* Request
Please copy every row below character for character, leaving the pictures out of your answer.
......
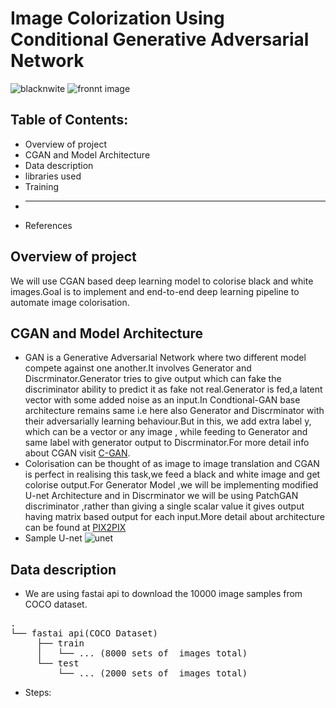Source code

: # Image Colorization Using Conditional Generative Adversarial Network
![blacknwite](https://user-images.githubusercontent.com/86144452/176509691-c92c8c77-303d-419a-bfb1-181531506242.png)
![fronnt image](https://user-images.githubusercontent.com/86144452/176509033-7cdf89eb-6ae9-4a16-a516-79bf000ec45c.png)
## Table of Contents:
* Overview of project
* CGAN and Model Architecture
* Data description
* libraries used
* Training
* ------
* References
## Overview of project
We will use CGAN based deep learning model to colorise black and white images.Goal is to implement and end-to-end deep learning pipeline to automate image colorisation.
## CGAN and Model Architecture
* GAN is a Generative Adversarial Network where two different model compete against one another.It involves Generator and Discrminator.Generator tries to give output which can fake the discriminator ability to predict it as fake not real.Generator is fed,a latent vector with some added noise as an input.In Condtional-GAN base architecture remains same i.e here also Generator and Discrminator with their adversarially learning behaviour.But in this, we add extra label y, which can be a vector or any image , while feeding to Generator and same label with generator output to Discrminator.For more detail info about CGAN visit
<a href='https://jonathan-hui.medium.com/gan-cgan-infogan-using-labels-to-improve-gan-8ba4de5f9c3d'>C-GAN</a>.
* Colorisation can be thought of as image to image translation and CGAN is perfect in realising this task,we feed a black and white image and get colorise output.For Generator Model ,we will be implementing modified U-net Architecture and in Discrminator we will be using PatchGAN discriminator ,rather than giving a single scalar value it gives output having matrix based output for each input.More detail about architecture can be found at <a href='https://arxiv.org/pdf/1611.07004.pdf'>PIX2PIX</a>
* Sample U-net
![unet](https://user-images.githubusercontent.com/86144452/176511879-b7032aff-4f19-4243-97dc-16c9c932f01b.png)

## Data description
* We are using fastai api to download the 10000 image samples from COCO dataset. 
<pre>.
└── fastai api(COCO Dataset)   
     ├── train    
     │   └── ... (8000 sets of  images total)           
     └── test
         └── ... (2000 sets of  images total)</pre> 
      
* Steps:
......
* Answer area
Source code

: # Image Colorization Using Conditional Generative Adversarial Network
![blacknwite](https://user-images.githubusercontent.com/86144452/176509691-c92c8c77-303d-419a-bfb1-181531506242.png)
![fronnt image](https://user-images.githubusercontent.com/86144452/176509033-7cdf89eb-6ae9-4a16-a516-79bf000ec45c.png)
## Table of Contents:
* Overview of project
* CGAN and Model Architecture
* Data description
* libraries used
* Training
* ------
* References
## Overview of project
We will use CGAN based deep learning model to colorise black and white images.Goal is to implement and end-to-end deep learning pipeline to automate image colorisation.
## CGAN and Model Architecture
* GAN is a Generative Adversarial Network where two different model compete against one another.It involves Generator and Discrminator.Generator tries to give output which can fake the discriminator ability to predict it as fake not real.Generator is fed,a latent vector with some added noise as an input.In Condtional-GAN base architecture remains same i.e here also Generator and Discrminator with their adversarially learning behaviour.But in this, we add extra label y, which can be a vector or any image , while feeding to Generator and same label with generator output to Discrminator.For more detail info about CGAN visit
<a href='https://jonathan-hui.medium.com/gan-cgan-infogan-using-labels-to-improve-gan-8ba4de5f9c3d'>C-GAN</a>.
* Colorisation can be thought of as image to image translation and CGAN is perfect in realising this task,we feed a black and white image and get colorise output.For Generator Model ,we will be implementing modified U-net Architecture and in Discrminator we will be using PatchGAN discriminator ,rather than giving a single scalar value it gives output having matrix based output for each input.More detail about architecture can be found at <a href='https://arxiv.org/pdf/1611.07004.pdf'>PIX2PIX</a>
* Sample U-net
![unet](https://user-images.githubusercontent.com/86144452/176511879-b7032aff-4f19-4243-97dc-16c9c932f01b.png)

## Data description
* We are using fastai api to download the 10000 image samples from COCO dataset. 
<pre>.
└── fastai api(COCO Dataset)   
     ├── train    
     │   └── ... (8000 sets of  images total)           
     └── test
         └── ... (2000 sets of  images total)</pre> 
      
* Steps:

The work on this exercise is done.